Pour des médicaments au juste prix

La jungle qui règne sur le marché des médicaments peut être déroutante. De plus, les écarts de prix pratiqués entre les médicaments et les génériques contribuent à accroître cette confusion. Nous montrons comment les prix des médicaments sont fixés et comment on pourrait les réduire.

Les médicaments se composent de substances actives et d’adjuvants. Ils peuvent soigner, soulager ou prévenir des maladies. Il faut compter en moyenne 8 à 12 ans avant qu’un nouveau médicament soit disponible sur le marché. Ce processus comprend d’une part la période de recherche et d’autre part aussi de longs processus concernant l’autorisation des préparations originales. Sont appelées préparations originales les médicaments pour lesquels le fabricant dispose d’un brevet concernant la substance active. Dès que le brevet a expiré, les autres fabricants peuvent également produire des médicaments contenant la même substance active et les vendre en tant que génériques.

Comment sont fixés les prix des médicaments?

Le prix de vente d’un médicament obligatoirement à la charge des caisses est fixé par l’Etat. Ce prix comprend les frais de distribution, le prix de fabrique, la redevance de vente de 5 francs maximum par emballage vendu et la valeur ajoutée (2.5%). Pour les génériques, il n’y a plus d’investissement en termes de recherche. C’est pourquoi ils sont 10 à 60% meilleur marché que la préparation originale.

Quels médicaments sont payés par l’assurance-maladie?

L’assurance-maladie ne prend en charge que les coûts des médicaments qui figurent dans la liste des spécialités. Celle-ci compte actuellement environ 2900 médicaments. Cette liste est gérée par l’Office fédéral de la santé publique (OFSP). En revanche, les génériques ne figurent sur la liste des spécialités que s’ils sont au moins 40% meilleur marché que l’original. La bonne nouvelle: le marché des génériques a connu une forte croissance au cours des dernières années. En outre, bien que la Suisse se classe encore derrière les pays voisins en comparaison internationale, nous pouvons constater également dans notre pays une augmentation des génériques.

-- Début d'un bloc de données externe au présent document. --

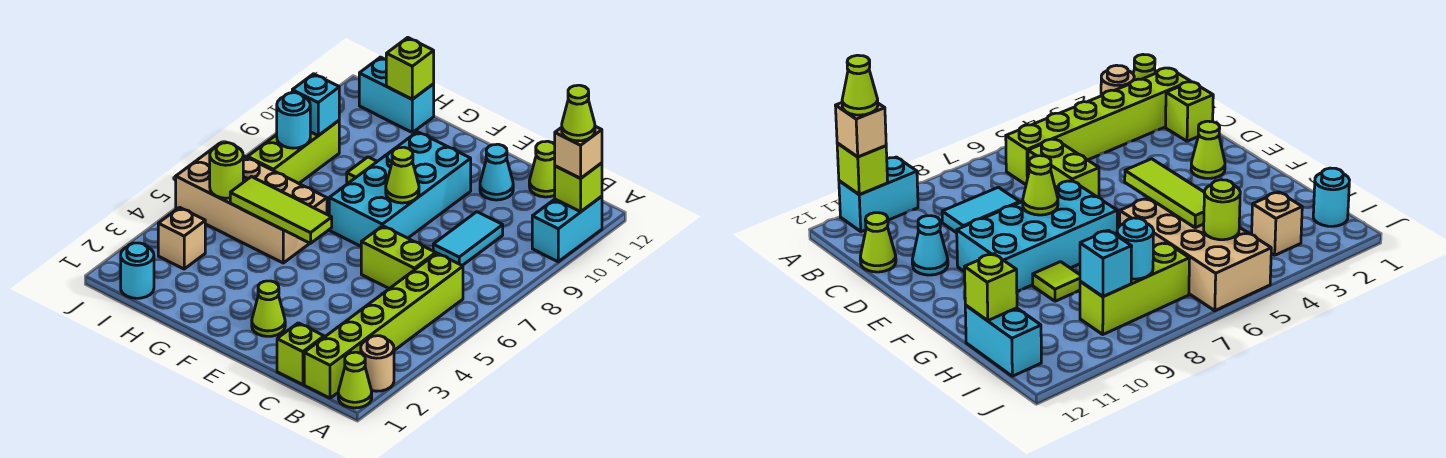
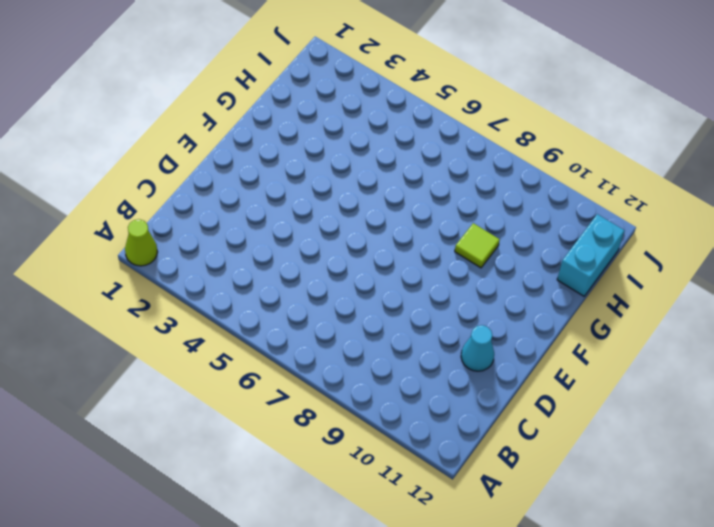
none -> tan round brick A2 level 1
none -> cyan brick A10:A11 level 1
none -> lime brick B1:B6 level 1

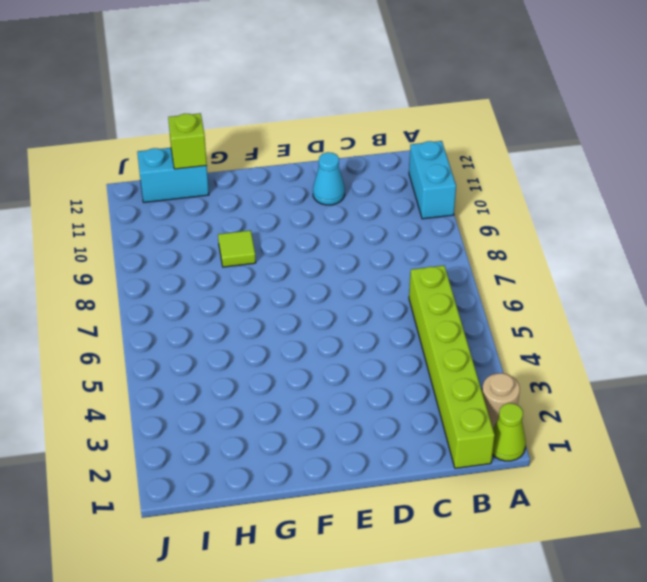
none -> lime brick C1 level 1
none -> lime brick C6:D6 level 1
none -> cyan tile C8:C9 level 1

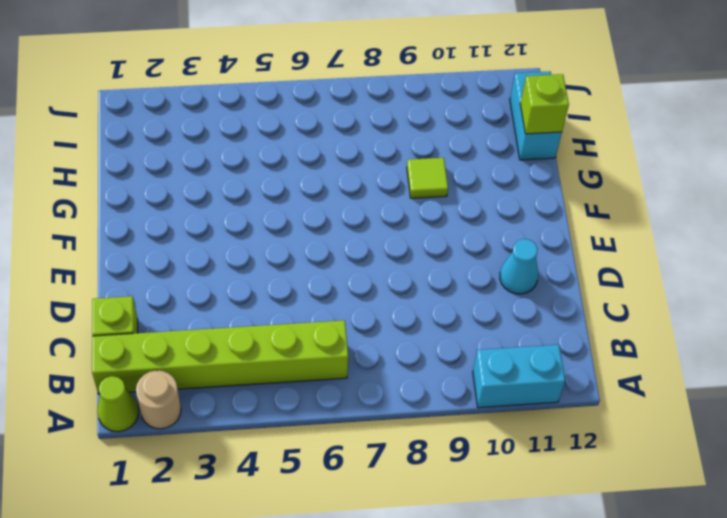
none -> lime brick C6:D6 level 1
none -> cyan tile C8:C9 level 1
none -> lime cone C12 level 1

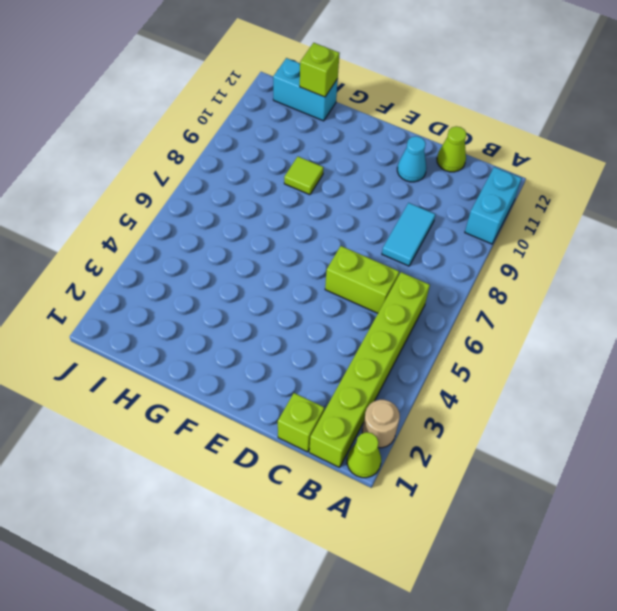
none -> lime cone E2 level 1
none -> cyan brick E7:F10 level 1
none -> tan brick G5:J6 level 1

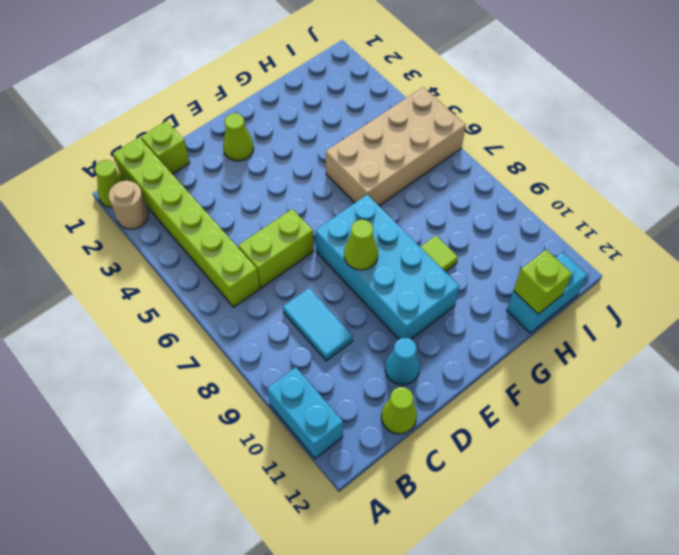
none -> cyan round brick I1 level 1
none -> tan brick I3 level 1
none -> lime brick I7:I9 level 1

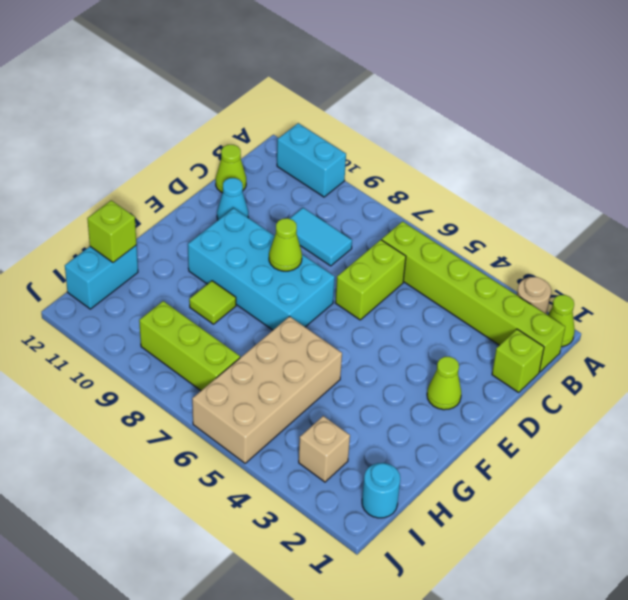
none -> lime brick A11 level 2
none -> lime tile F5:H5 level 2
none -> lime round brick I5 level 2

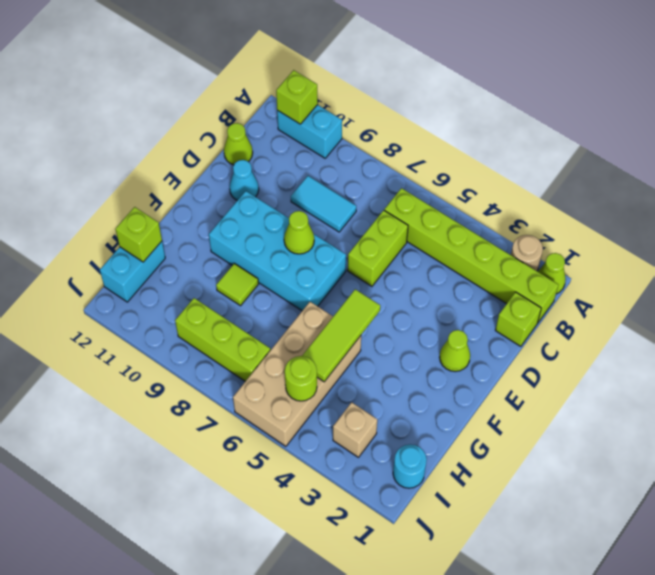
none -> cyan round brick I8 level 2
none -> cyan brick I9 level 2
none -> tan brick A11 level 3

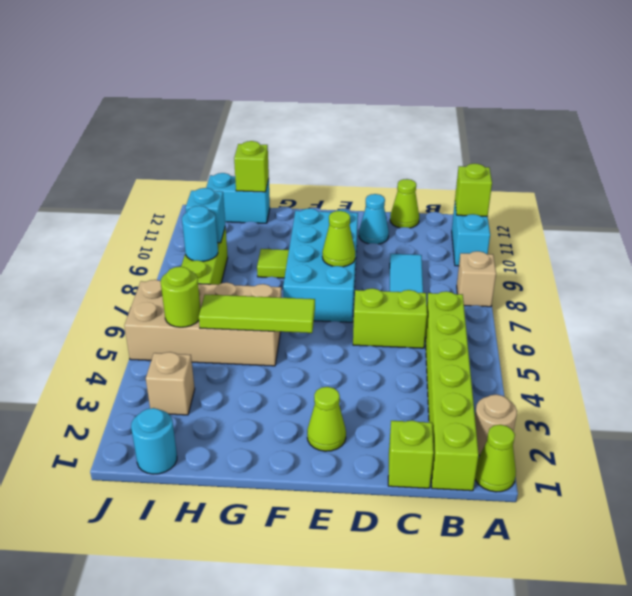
tan brick A8 level 1 -> tan brick A11 level 3
none -> lime cone A11 level 4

Notre point de vue concernant le débat sur les médicaments

Nous apprécions la grande performance réalisée par l’industrie pharmaceutique et la recherche en Suisse. Nous sommes toutefois convaincus que l’on pourrait davantage économiser sur les prix des médicaments, par exemple en accélérant les mécanismes d’autorisation des nouveaux médicaments. Moins de charge signifie également moins de frais. En outre, nous attendons que tous les prix des médicaments soient ajustés annuellement au cours de change réel de l’euro et pas comme c'est le cas jusqu’à présent uniquement tous les trois ans. Etant donné que les prix des médicaments sont plus élevés en Suisse en comparaison avec les pays voisins, les patients/es doivent également pouvoir se faire rembourser par la caisse-maladie les médicaments qu’ils/elles ont achetés meilleur marché à l’étranger. A l’avenir, Visana souhaite qu’un plus grand nombre de génériques figurent dans la liste des spécialités. Cela requiert une entrée sur le marché simplifiée pour les génériques avec des prix plus bas.

Informations sur l'auteur

Isabelle Bhend

Je travaille au sein de la Communication d’entreprise de Visana depuis 2014. Mes amis/es me disent souvent: la caisse-maladie? Quel ennui! Mais pas pour moi. Je m’intéresse beaucoup à l’évolution du contexte économique et politique. Et en tant que passionnée de nouvelles technologies, je suis très heureuse de participer à des projets de numérisation au sein de l’entreprise. Adepte de randonnée, de ski, de plongée, mais aussi de voyages, je suis très active dans ma vie privée.